RTC Drift?

Has anyone seen the RTC time drift significantly while the device is powered up and running? We read the RTC time to display on the user display. Over the last 3 days, the RTC has lost more than 10 seconds when compared against my phone time.
We are running firmware 2.2.2.1000 on our production devices.

Last week we received complaints from customers regarding the issue.

What device? Did you calibrate the clock on each unit?

I don’t believe that any GHI board has a temperature controlled crystal. Further, I suspect each module/board drifts differently. The ambiant temperature has a further effect.
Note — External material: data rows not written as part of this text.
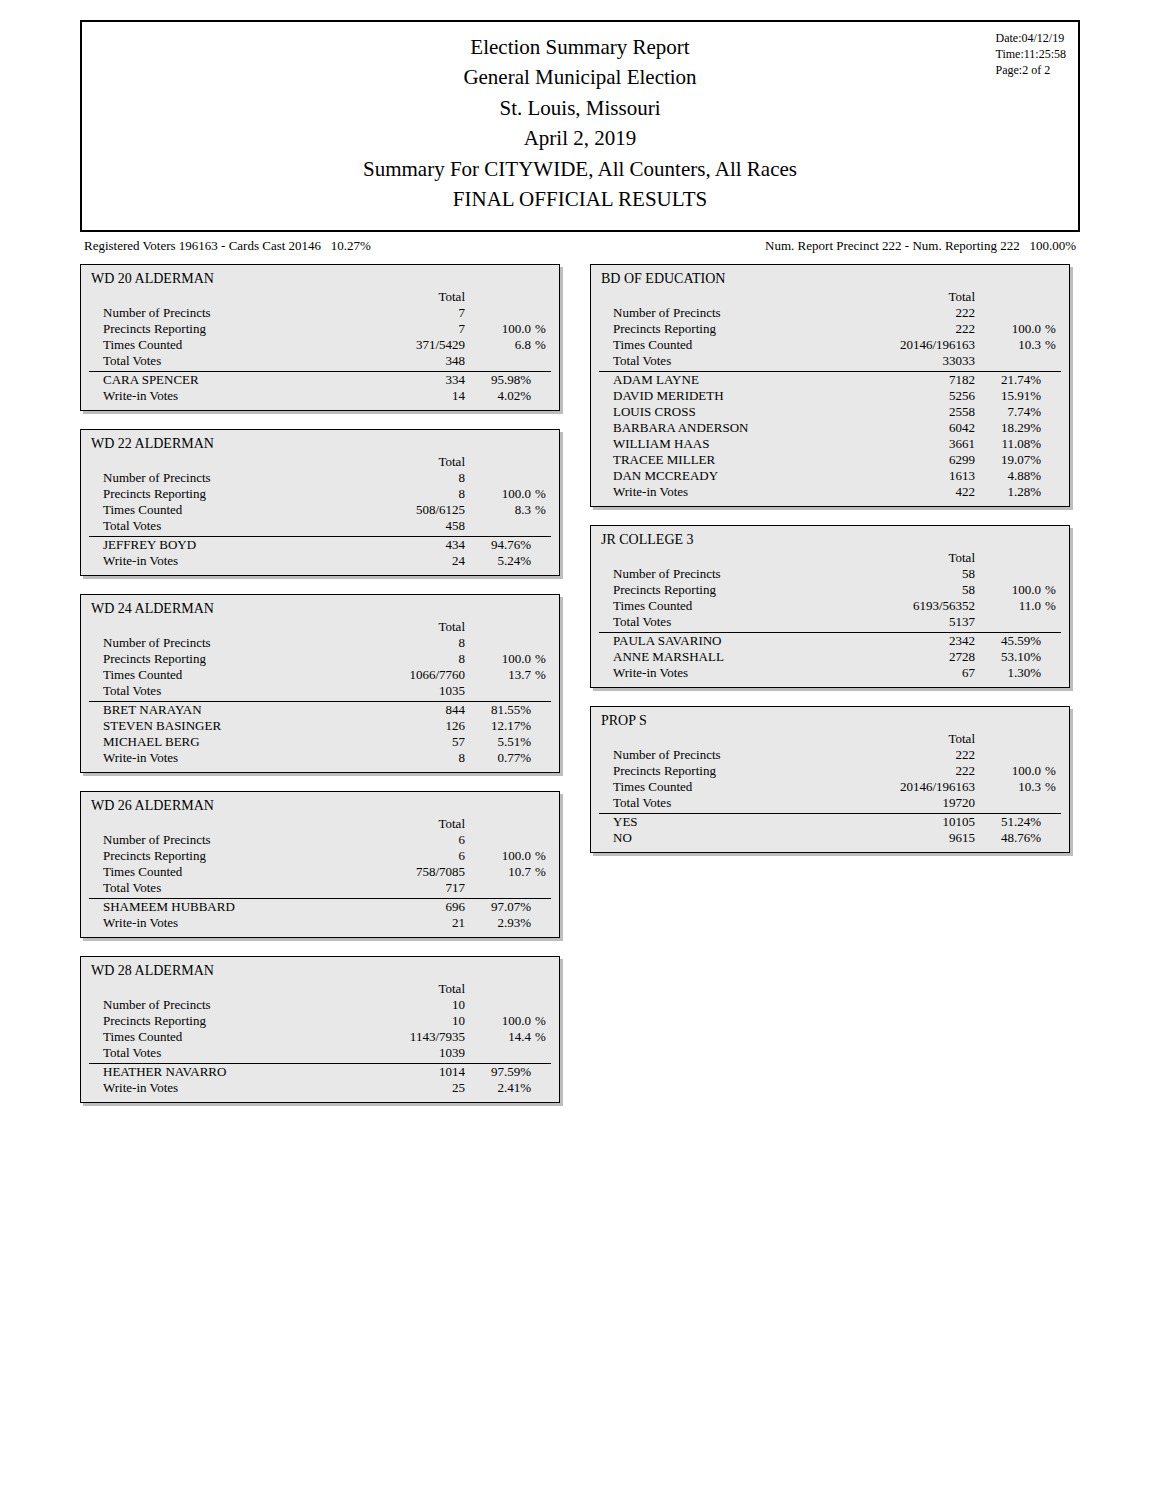Date:04/12/19
Time:11:25:58
Page:2 of 2
Election Summary Report
General Municipal Election
St. Louis, Missouri
April 2, 2019
Summary For CITYWIDE, All Counters, All Races
FINAL OFFICIAL RESULTS
Registered Voters 196163 - Cards Cast 20146 10.27%
Num. Report Precinct 222 - Num. Reporting 222 100.00%
WD 20 ALDERMAN
| | Total | | |
| Number of Precincts | 7 | | |
| Precincts Reporting | 7 | 100.0 | % |
| Times Counted | 371/5429 | 6.8 | % |
| Total Votes | 348 | | |
| CARA SPENCER | 334 | 95.98% | |
| Write-in Votes | 14 | 4.02% | |
WD 22 ALDERMAN
| | Total | | |
| Number of Precincts | 8 | | |
| Precincts Reporting | 8 | 100.0 | % |
| Times Counted | 508/6125 | 8.3 | % |
| Total Votes | 458 | | |
| JEFFREY BOYD | 434 | 94.76% | |
| Write-in Votes | 24 | 5.24% | |
WD 24 ALDERMAN
| | Total | | |
| Number of Precincts | 8 | | |
| Precincts Reporting | 8 | 100.0 | % |
| Times Counted | 1066/7760 | 13.7 | % |
| Total Votes | 1035 | | |
| BRET NARAYAN | 844 | 81.55% | |
| STEVEN BASINGER | 126 | 12.17% | |
| MICHAEL BERG | 57 | 5.51% | |
| Write-in Votes | 8 | 0.77% | |
WD 26 ALDERMAN
| | Total | | |
| Number of Precincts | 6 | | |
| Precincts Reporting | 6 | 100.0 | % |
| Times Counted | 758/7085 | 10.7 | % |
| Total Votes | 717 | | |
| SHAMEEM HUBBARD | 696 | 97.07% | |
| Write-in Votes | 21 | 2.93% | |
WD 28 ALDERMAN
| | Total | | |
| Number of Precincts | 10 | | |
| Precincts Reporting | 10 | 100.0 | % |
| Times Counted | 1143/7935 | 14.4 | % |
| Total Votes | 1039 | | |
| HEATHER NAVARRO | 1014 | 97.59% | |
| Write-in Votes | 25 | 2.41% | |
BD OF EDUCATION
| | Total | | |
| Number of Precincts | 222 | | |
| Precincts Reporting | 222 | 100.0 | % |
| Times Counted | 20146/196163 | 10.3 | % |
| Total Votes | 33033 | | |
| ADAM LAYNE | 7182 | 21.74% | |
| DAVID MERIDETH | 5256 | 15.91% | |
| LOUIS CROSS | 2558 | 7.74% | |
| BARBARA ANDERSON | 6042 | 18.29% | |
| WILLIAM HAAS | 3661 | 11.08% | |
| TRACEE MILLER | 6299 | 19.07% | |
| DAN MCCREADY | 1613 | 4.88% | |
| Write-in Votes | 422 | 1.28% | |
JR COLLEGE 3
| | Total | | |
| Number of Precincts | 58 | | |
| Precincts Reporting | 58 | 100.0 | % |
| Times Counted | 6193/56352 | 11.0 | % |
| Total Votes | 5137 | | |
| PAULA SAVARINO | 2342 | 45.59% | |
| ANNE MARSHALL | 2728 | 53.10% | |
| Write-in Votes | 67 | 1.30% | |
PROP S
| | Total | | |
| Number of Precincts | 222 | | |
| Precincts Reporting | 222 | 100.0 | % |
| Times Counted | 20146/196163 | 10.3 | % |
| Total Votes | 19720 | | |
| YES | 10105 | 51.24% | |
| NO | 9615 | 48.76% | |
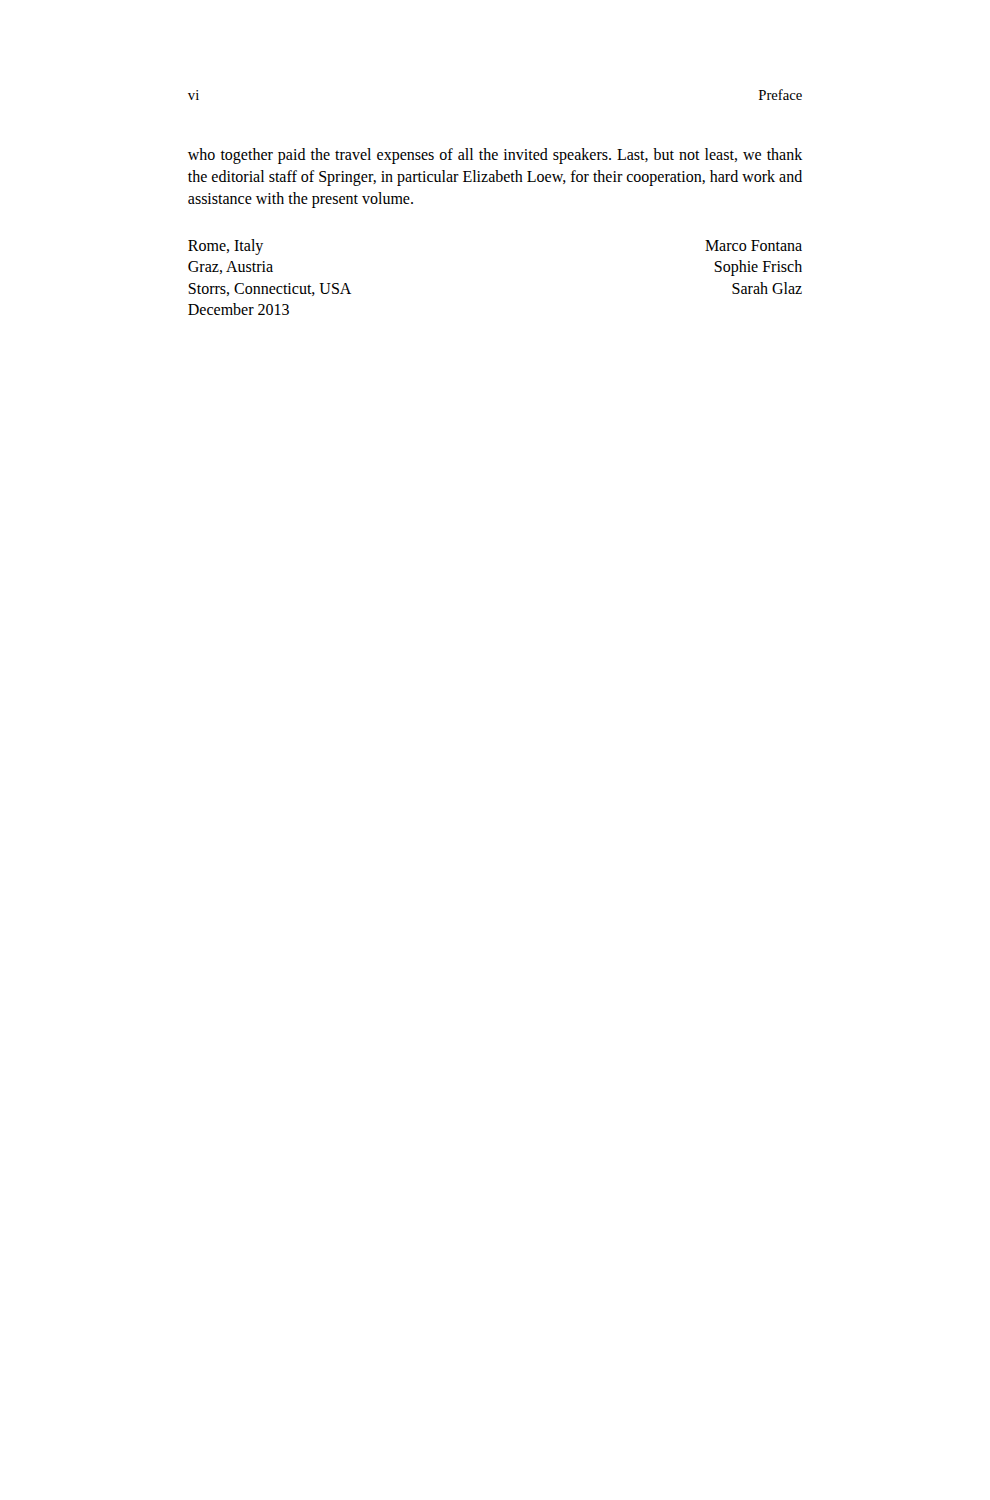vi Preface
who together paid the travel expenses of all the invited speakers. Last, but not least, we thank the editorial staff of Springer, in particular Elizabeth Loew, for their cooperation, hard work and assistance with the present volume.
| Rome, Italy | Marco Fontana |
| Graz, Austria | Sophie Frisch |
| Storrs, Connecticut, USA | Sarah Glaz |
| December 2013 | |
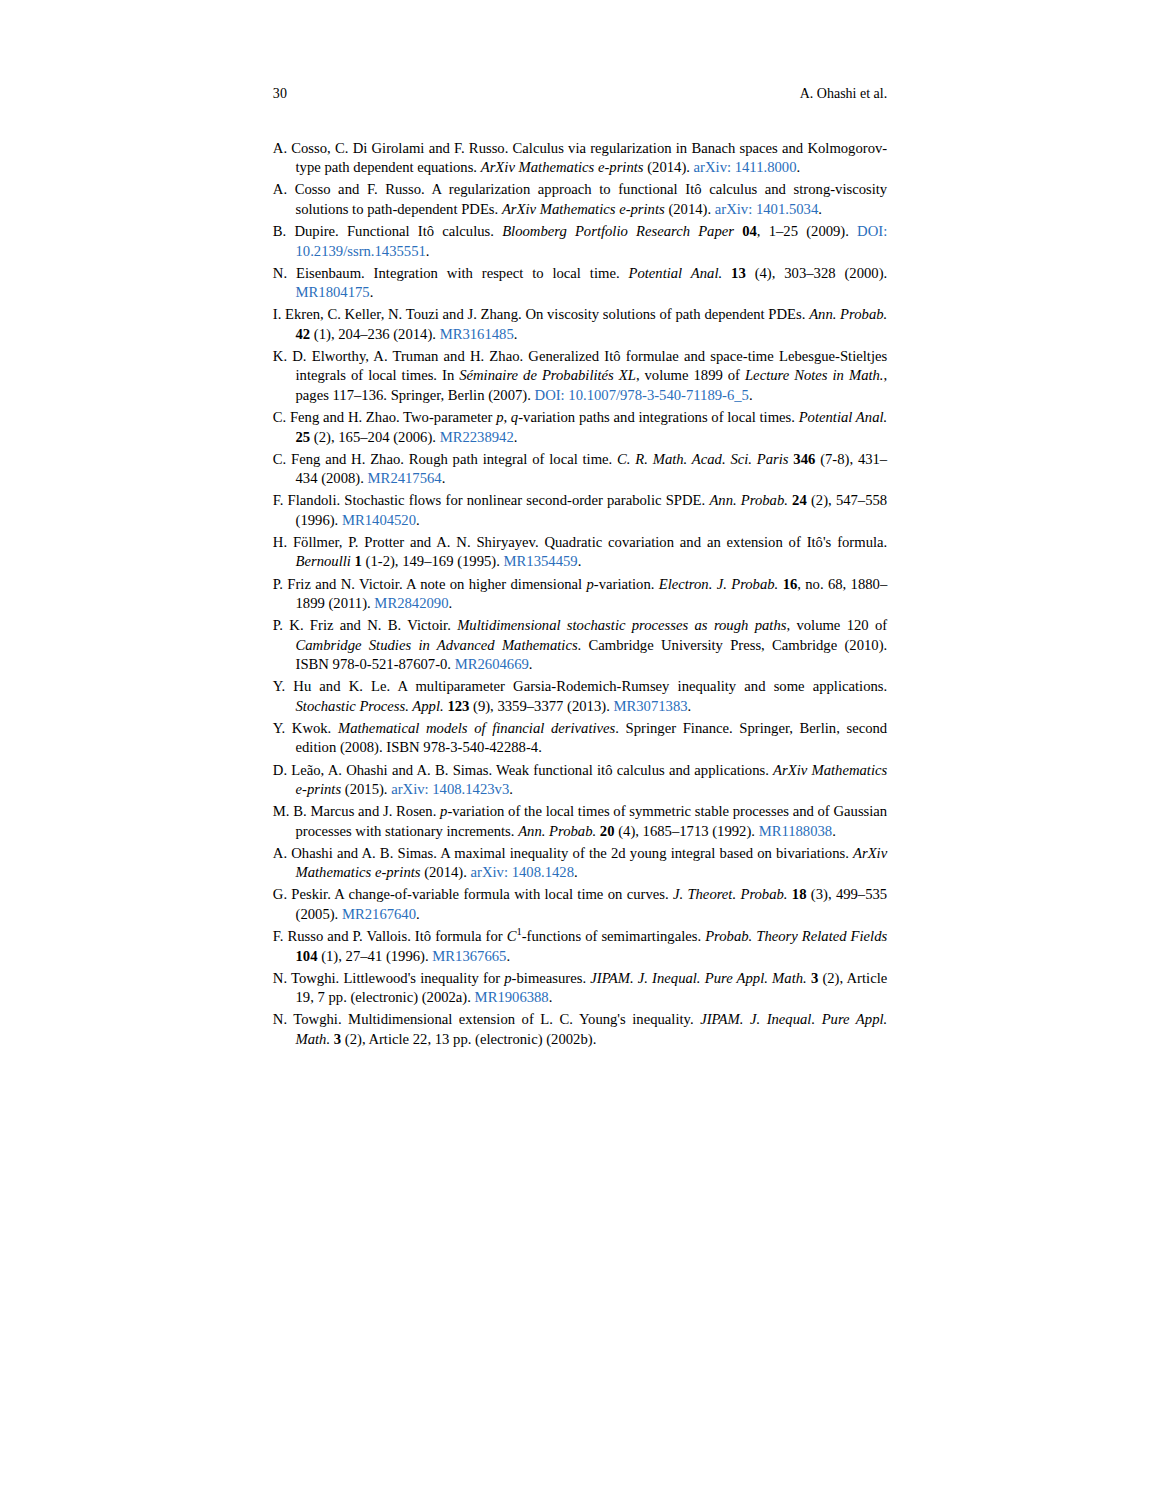30 A. Ohashi et al.
A. Cosso, C. Di Girolami and F. Russo. Calculus via regularization in Banach spaces and Kolmogorov-type path dependent equations. ArXiv Mathematics e-prints (2014). arXiv: 1411.8000.
A. Cosso and F. Russo. A regularization approach to functional Itô calculus and strong-viscosity solutions to path-dependent PDEs. ArXiv Mathematics e-prints (2014). arXiv: 1401.5034.
B. Dupire. Functional Itô calculus. Bloomberg Portfolio Research Paper 04, 1–25 (2009). DOI: 10.2139/ssrn.1435551.
N. Eisenbaum. Integration with respect to local time. Potential Anal. 13 (4), 303–328 (2000). MR1804175.
I. Ekren, C. Keller, N. Touzi and J. Zhang. On viscosity solutions of path dependent PDEs. Ann. Probab. 42 (1), 204–236 (2014). MR3161485.
K. D. Elworthy, A. Truman and H. Zhao. Generalized Itô formulae and space-time Lebesgue-Stieltjes integrals of local times. In Séminaire de Probabilités XL, volume 1899 of Lecture Notes in Math., pages 117–136. Springer, Berlin (2007). DOI: 10.1007/978-3-540-71189-6_5.
C. Feng and H. Zhao. Two-parameter p, q-variation paths and integrations of local times. Potential Anal. 25 (2), 165–204 (2006). MR2238942.
C. Feng and H. Zhao. Rough path integral of local time. C. R. Math. Acad. Sci. Paris 346 (7-8), 431–434 (2008). MR2417564.
F. Flandoli. Stochastic flows for nonlinear second-order parabolic SPDE. Ann. Probab. 24 (2), 547–558 (1996). MR1404520.
H. Föllmer, P. Protter and A. N. Shiryayev. Quadratic covariation and an extension of Itô's formula. Bernoulli 1 (1-2), 149–169 (1995). MR1354459.
P. Friz and N. Victoir. A note on higher dimensional p-variation. Electron. J. Probab. 16, no. 68, 1880–1899 (2011). MR2842090.
P. K. Friz and N. B. Victoir. Multidimensional stochastic processes as rough paths, volume 120 of Cambridge Studies in Advanced Mathematics. Cambridge University Press, Cambridge (2010). ISBN 978-0-521-87607-0. MR2604669.
Y. Hu and K. Le. A multiparameter Garsia-Rodemich-Rumsey inequality and some applications. Stochastic Process. Appl. 123 (9), 3359–3377 (2013). MR3071383.
Y. Kwok. Mathematical models of financial derivatives. Springer Finance. Springer, Berlin, second edition (2008). ISBN 978-3-540-42288-4.
D. Leão, A. Ohashi and A. B. Simas. Weak functional itô calculus and applications. ArXiv Mathematics e-prints (2015). arXiv: 1408.1423v3.
M. B. Marcus and J. Rosen. p-variation of the local times of symmetric stable processes and of Gaussian processes with stationary increments. Ann. Probab. 20 (4), 1685–1713 (1992). MR1188038.
A. Ohashi and A. B. Simas. A maximal inequality of the 2d young integral based on bivariations. ArXiv Mathematics e-prints (2014). arXiv: 1408.1428.
G. Peskir. A change-of-variable formula with local time on curves. J. Theoret. Probab. 18 (3), 499–535 (2005). MR2167640.
F. Russo and P. Vallois. Itô formula for C1-functions of semimartingales. Probab. Theory Related Fields 104 (1), 27–41 (1996). MR1367665.
N. Towghi. Littlewood's inequality for p-bimeasures. JIPAM. J. Inequal. Pure Appl. Math. 3 (2), Article 19, 7 pp. (electronic) (2002a). MR1906388.
N. Towghi. Multidimensional extension of L. C. Young's inequality. JIPAM. J. Inequal. Pure Appl. Math. 3 (2), Article 22, 13 pp. (electronic) (2002b).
From my experience, 10 seconds over three days is much better than I would expect without calibration.

When I need accurate times, I add a GPS module .

If that amount of drift is normal does anyone have an example of how to calibrate the RTC?

Can it be calibrated against the system clock to get sufficient results? (I would be happy with +/- 2 seconds a month.)

I do not have any code I can release.

Does the device have internet access? If so, you can periodically update the clocks via NTP or another online time source.

If not, you need to compare the timing on the device to a known source. The source could be GPS or an Apple Watch.

You initiate the calibration by setting the RTC and system time to the known source. You then wait a specific period of time and compare the RTC and system time to the known source. From this comparison, you obtain the error factor, such as 30 seconds in 24 hours. With the error factor, you can then periodically update the device clocks using the error factor.
In essence, you need to compare the time on the device to a known source.

Can it be calibrated against the system clock to get sufficient results?
You might find that the error factor of the system clock is different from the RTC. Or not…
I would think you would want to keep both clocks updated.

Bottom line… experiment and characterize…

Actually, I can be replaced by entering “algorithm for determining the error factor of microprocessor rtc” into ChatGPT.

To be able to compare the RTC against an external source I need the RTC_OUT signal. Depending on the register configuration it is either a 1Hz or 512Hz pulse output. The RTC_CR register bit COE enables the output. When the COE bit is enabled it should send the RTC_OUT signal to pin PC13, which is the TAMPR pin. I tried using the Marshal class to write to the register and it appears to not allow writes, only reads.

        var RTC_CR_Addr = (IntPtr)0x58004000 + 0x08;
        var RTC_CR_Value = Marshal.ReadInt32(RTC_CR_Addr);
        
        Debug.WriteLine("RTC_CR: " + RTC_CR_Value.ToString("X"));

        var RTC_CR_NewValue = 0x00800000;
        Marshal.WriteInt32(RTC_CR_Addr, RTC_CR_NewValue);

        RTC_CR_Value = Marshal.ReadInt32(RTC_CR_Addr);
        Debug.WriteLine("RTC_CR New: " + RTC_CR_Value.ToString("X"));

The above code output is:
RTC_CR: 00
RTC_CR New: 00

Am I missing something that would cause it not to write to the register, or is TinyCLR blocking writes to that register?